Increasing wire delays in sub-micron CMOS processes and the demand
for high clock rates have created a need to decentralize control and
resources and distribute resources as semi-autonomous clusters that
avoid the need for single-cycle global communication. The RAW processor
approaches this problem by splitting the die area into a square array
of identical tiles and the tiles communicate with each other over
a mesh network. Each tile contains an 8-stage in-order single issue
MIPS-like processor with a pipelined FPU, 32 KB of instruction cache,
32 KB of data cache and routers for two static and two dynamic networks
that transport 32-bit data. The routers have another 64 KB of instruction
cache. Point to point transport of scalar values is done over the
high performance static network that is fully compiler controlled
and guarantees in-order operand delivery. The dynamic network routes
operations such as I/O, main memory traffic and inter-tile message
passing that are difficult to fully schedule statically. The static
router controls two cross bars each with seven inputs namely the four
neighboring tiles in the square array, the router pipeline itself,
the other crossbar and the processor. For tiles on the periphery of
the chip, some of the links connect to external interfaces. The tiles
and the static router are designed for single cycle latency between
hops. The compiler encodes the routing decisions for the crossbars
into a 64-bit instruction that is fetched from a 64KB instruction
cache and executed by the static router.
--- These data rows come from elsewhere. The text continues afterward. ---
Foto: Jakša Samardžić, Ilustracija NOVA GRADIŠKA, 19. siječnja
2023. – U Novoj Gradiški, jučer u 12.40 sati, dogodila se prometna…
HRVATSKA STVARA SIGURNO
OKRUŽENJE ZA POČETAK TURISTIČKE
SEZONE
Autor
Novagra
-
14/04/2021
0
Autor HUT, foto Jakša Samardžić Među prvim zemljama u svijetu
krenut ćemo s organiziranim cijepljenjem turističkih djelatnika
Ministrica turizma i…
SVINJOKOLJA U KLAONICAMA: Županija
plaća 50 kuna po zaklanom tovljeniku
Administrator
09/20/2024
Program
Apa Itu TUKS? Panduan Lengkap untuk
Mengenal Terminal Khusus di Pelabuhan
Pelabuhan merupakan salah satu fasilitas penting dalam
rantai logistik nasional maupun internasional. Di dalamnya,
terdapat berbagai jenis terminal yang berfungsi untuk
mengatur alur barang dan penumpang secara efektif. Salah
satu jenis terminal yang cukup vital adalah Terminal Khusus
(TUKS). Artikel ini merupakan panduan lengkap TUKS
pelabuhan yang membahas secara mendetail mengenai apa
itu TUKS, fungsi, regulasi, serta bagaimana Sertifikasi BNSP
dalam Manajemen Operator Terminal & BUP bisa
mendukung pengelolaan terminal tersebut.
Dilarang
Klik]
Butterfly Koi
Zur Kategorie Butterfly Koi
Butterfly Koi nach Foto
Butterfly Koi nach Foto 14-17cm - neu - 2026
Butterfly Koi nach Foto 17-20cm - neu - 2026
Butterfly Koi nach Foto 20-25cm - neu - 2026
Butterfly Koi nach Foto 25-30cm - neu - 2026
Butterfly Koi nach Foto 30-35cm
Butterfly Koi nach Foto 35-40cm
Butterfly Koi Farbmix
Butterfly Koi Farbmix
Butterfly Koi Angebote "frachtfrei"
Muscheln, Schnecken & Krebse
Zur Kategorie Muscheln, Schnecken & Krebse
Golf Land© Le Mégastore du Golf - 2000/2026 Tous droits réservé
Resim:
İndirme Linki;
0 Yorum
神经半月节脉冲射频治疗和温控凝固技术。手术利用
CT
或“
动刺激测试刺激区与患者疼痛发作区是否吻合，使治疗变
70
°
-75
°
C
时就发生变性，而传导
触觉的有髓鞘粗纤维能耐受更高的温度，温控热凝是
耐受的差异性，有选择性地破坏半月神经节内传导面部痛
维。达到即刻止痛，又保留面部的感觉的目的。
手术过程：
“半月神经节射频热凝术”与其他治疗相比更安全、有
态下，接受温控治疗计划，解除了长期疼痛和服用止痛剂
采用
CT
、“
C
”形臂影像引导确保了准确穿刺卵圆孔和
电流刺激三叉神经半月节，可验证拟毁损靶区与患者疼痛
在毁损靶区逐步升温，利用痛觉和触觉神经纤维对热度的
Inter-tile communication
latency is reduced by integrating the network with the bypass paths
of the processor. A 225 MHz implementation of a 16 tile RAW processor
was fabricated in a
CMOS process and achieved speedups
of 4.9 to 15.4 over a 600 MHz Pentium 3 for a set of stream oriented
benchmarks written in the StreamIt language.
Because of its independent threads of execution in each tile, the RAW processor is capable of performing time, space and space-time multiplexing. The StreamIt language mostly exposes a space multiplexed programming model even though the compiler is capable of partitioning kernels and load balancing them for space-time multiplexing.